In my History 111 class we just finished Robert Harris' Imperium, a novel dealing with the life of Cicero. It proved to be a tremendous success. Harris deserves a lot of credit for crafting a suspenseful novel and making Cicero something more than just a giver of moralistic speeches. For the next book the class voted on The Spartans: The World of the Warrior-Heroes of Ancient Greece by Paul Cartledge. The Spartans ran over my other suggestions by an overwhelming majority. (The fact that a large percentage of the class has seen the movie 300 probably did not hurt.)
The book that I chose at the beginning of the quarter, Bart Ehrman's Peter, Paul and Mary Magdalene, received a respectful if unenthusiastic response. Students, though, were very enthusiastic about Cicero and ancient Rome and now there is a lot of interest in ancient Greece. So, as someone who specializes in medieval and early modern history, I raise the question: is Greco-Roman civilization really so much popular than anything else in Western History? Now do not get me wrong here. I have nothing against classical history.
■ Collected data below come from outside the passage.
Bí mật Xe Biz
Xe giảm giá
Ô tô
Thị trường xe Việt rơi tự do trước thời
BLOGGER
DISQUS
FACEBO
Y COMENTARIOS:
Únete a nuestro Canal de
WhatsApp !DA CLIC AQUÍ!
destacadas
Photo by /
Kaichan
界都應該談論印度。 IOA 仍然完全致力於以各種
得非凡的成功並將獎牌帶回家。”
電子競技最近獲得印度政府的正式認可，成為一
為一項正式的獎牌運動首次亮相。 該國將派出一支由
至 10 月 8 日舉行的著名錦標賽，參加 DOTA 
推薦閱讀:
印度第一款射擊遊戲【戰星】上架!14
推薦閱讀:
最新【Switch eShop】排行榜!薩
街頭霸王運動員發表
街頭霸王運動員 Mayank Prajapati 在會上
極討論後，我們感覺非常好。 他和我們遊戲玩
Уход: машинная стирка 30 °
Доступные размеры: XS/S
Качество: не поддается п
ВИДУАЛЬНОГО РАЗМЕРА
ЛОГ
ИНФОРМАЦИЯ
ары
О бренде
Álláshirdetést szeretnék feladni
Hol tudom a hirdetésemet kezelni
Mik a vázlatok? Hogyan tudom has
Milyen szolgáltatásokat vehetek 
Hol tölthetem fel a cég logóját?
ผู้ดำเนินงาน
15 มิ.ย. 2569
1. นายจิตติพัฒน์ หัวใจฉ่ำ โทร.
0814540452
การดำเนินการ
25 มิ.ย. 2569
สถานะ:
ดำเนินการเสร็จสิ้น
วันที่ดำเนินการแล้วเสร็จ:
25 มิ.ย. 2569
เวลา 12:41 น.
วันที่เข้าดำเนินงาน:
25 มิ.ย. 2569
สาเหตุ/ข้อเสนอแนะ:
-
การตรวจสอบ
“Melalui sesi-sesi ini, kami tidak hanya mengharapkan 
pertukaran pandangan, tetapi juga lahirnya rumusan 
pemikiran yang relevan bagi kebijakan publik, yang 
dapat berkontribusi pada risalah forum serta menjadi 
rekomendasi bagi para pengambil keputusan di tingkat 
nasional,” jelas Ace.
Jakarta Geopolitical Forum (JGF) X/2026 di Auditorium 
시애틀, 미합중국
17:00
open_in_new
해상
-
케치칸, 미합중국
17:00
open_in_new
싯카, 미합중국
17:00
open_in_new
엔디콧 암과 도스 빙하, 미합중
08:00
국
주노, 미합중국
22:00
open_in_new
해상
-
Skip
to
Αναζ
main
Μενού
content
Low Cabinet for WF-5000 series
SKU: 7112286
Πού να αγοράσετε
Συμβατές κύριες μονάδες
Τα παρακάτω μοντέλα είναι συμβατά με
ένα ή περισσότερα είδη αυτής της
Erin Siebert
I try to interest students in history any way I can. If the Greeks and Romans intrigue students then I will teach an entire course about the Greeks and Romans.
Perhaps Greco-Roman history is more popular because of a perception that pagan Greeks and Romans were naughtier than medieval Christians. I am reminded of a political science teacher I once had who assured us that if we were offended by Aristophanes making jokes about farting gnats in The Clouds then we should wait till we get to the Church Fathers and the rate of such sophomoric humor will drop precipitously. As I see it, Christians are more interesting because they get to misbehave, feel guilty and be scared of going to hell all at the same time. Maybe the Greeks and Romans manage to avoid being controversial? It is possible that my Christian students do not want to do a class on Christianity out of a concern that I might start bashing their religion and secular students would just rather not hear about Christianity in the first place. Thus doing the Greeks and Romans avoids the problem for everyone.
So I put the question to my readers: in your experience is there a particular interest in Greece and Rome in our society above and beyond other areas of pre-modern history and if so what do you think is the reason for this?